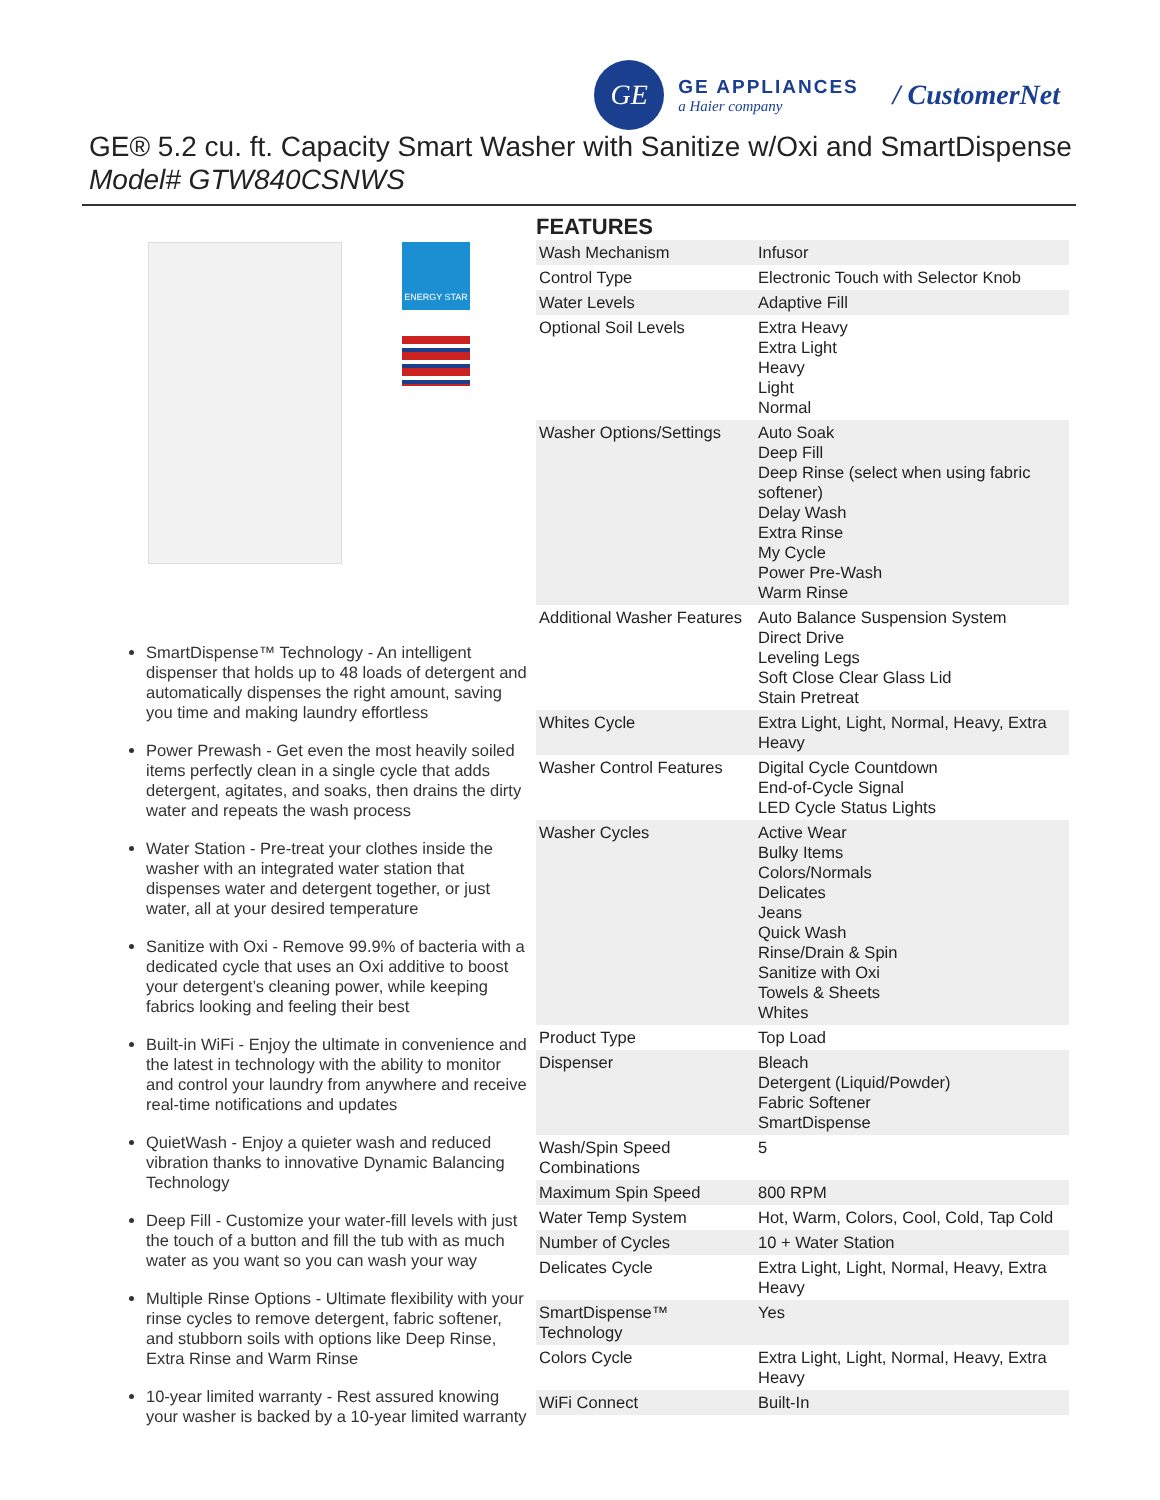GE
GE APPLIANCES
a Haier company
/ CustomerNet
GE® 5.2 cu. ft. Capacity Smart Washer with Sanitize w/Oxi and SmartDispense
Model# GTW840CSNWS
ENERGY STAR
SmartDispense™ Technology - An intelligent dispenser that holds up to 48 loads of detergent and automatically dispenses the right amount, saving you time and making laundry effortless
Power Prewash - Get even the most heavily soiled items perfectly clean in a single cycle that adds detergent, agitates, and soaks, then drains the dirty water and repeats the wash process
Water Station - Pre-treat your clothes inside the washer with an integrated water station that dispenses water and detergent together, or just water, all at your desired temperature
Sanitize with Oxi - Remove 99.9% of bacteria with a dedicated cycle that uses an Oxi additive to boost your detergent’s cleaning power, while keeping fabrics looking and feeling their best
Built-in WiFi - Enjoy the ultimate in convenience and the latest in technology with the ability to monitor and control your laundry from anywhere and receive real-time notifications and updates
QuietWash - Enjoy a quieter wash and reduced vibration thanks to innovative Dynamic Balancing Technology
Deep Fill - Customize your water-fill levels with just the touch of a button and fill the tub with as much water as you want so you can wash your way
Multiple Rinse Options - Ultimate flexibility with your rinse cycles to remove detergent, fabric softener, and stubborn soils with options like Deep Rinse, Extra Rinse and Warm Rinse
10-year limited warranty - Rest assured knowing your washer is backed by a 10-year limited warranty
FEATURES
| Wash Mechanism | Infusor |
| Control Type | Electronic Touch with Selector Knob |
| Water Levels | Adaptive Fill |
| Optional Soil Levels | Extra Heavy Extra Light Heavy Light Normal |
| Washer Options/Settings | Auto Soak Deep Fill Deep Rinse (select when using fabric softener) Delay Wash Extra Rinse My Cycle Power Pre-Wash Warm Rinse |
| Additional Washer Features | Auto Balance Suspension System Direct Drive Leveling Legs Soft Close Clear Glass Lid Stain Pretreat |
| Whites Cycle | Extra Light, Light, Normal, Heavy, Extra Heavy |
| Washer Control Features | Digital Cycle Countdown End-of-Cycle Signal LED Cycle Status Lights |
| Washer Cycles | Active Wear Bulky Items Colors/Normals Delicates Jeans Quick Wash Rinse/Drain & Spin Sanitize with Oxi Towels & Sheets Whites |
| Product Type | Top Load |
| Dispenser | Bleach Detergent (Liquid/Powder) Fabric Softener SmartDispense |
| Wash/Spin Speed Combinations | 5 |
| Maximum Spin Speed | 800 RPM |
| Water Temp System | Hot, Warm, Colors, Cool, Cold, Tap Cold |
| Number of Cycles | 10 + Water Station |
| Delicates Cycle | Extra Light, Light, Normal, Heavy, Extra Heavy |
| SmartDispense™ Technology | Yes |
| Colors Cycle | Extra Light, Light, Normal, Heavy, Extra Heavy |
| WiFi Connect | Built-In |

- Exercise
Word for word, return the material above; the pictures stay out.

- Result
GE
GE APPLIANCES
a Haier company
/ CustomerNet
GE® 5.2 cu. ft. Capacity Smart Washer with Sanitize w/Oxi and SmartDispense
Model# GTW840CSNWS
ENERGY STAR
SmartDispense™ Technology - An intelligent dispenser that holds up to 48 loads of detergent and automatically dispenses the right amount, saving you time and making laundry effortless
Power Prewash - Get even the most heavily soiled items perfectly clean in a single cycle that adds detergent, agitates, and soaks, then drains the dirty water and repeats the wash process
Water Station - Pre-treat your clothes inside the washer with an integrated water station that dispenses water and detergent together, or just water, all at your desired temperature
Sanitize with Oxi - Remove 99.9% of bacteria with a dedicated cycle that uses an Oxi additive to boost your detergent’s cleaning power, while keeping fabrics looking and feeling their best
Built-in WiFi - Enjoy the ultimate in convenience and the latest in technology with the ability to monitor and control your laundry from anywhere and receive real-time notifications and updates
QuietWash - Enjoy a quieter wash and reduced vibration thanks to innovative Dynamic Balancing Technology
Deep Fill - Customize your water-fill levels with just the touch of a button and fill the tub with as much water as you want so you can wash your way
Multiple Rinse Options - Ultimate flexibility with your rinse cycles to remove detergent, fabric softener, and stubborn soils with options like Deep Rinse, Extra Rinse and Warm Rinse
10-year limited warranty - Rest assured knowing your washer is backed by a 10-year limited warranty
FEATURES
| Wash Mechanism | Infusor |
| Control Type | Electronic Touch with Selector Knob |
| Water Levels | Adaptive Fill |
| Optional Soil Levels | Extra Heavy Extra Light Heavy Light Normal |
| Washer Options/Settings | Auto Soak Deep Fill Deep Rinse (select when using fabric softener) Delay Wash Extra Rinse My Cycle Power Pre-Wash Warm Rinse |
| Additional Washer Features | Auto Balance Suspension System Direct Drive Leveling Legs Soft Close Clear Glass Lid Stain Pretreat |
| Whites Cycle | Extra Light, Light, Normal, Heavy, Extra Heavy |
| Washer Control Features | Digital Cycle Countdown End-of-Cycle Signal LED Cycle Status Lights |
| Washer Cycles | Active Wear Bulky Items Colors/Normals Delicates Jeans Quick Wash Rinse/Drain & Spin Sanitize with Oxi Towels & Sheets Whites |
| Product Type | Top Load |
| Dispenser | Bleach Detergent (Liquid/Powder) Fabric Softener SmartDispense |
| Wash/Spin Speed Combinations | 5 |
| Maximum Spin Speed | 800 RPM |
| Water Temp System | Hot, Warm, Colors, Cool, Cold, Tap Cold |
| Number of Cycles | 10 + Water Station |
| Delicates Cycle | Extra Light, Light, Normal, Heavy, Extra Heavy |
| SmartDispense™ Technology | Yes |
| Colors Cycle | Extra Light, Light, Normal, Heavy, Extra Heavy |
| WiFi Connect | Built-In |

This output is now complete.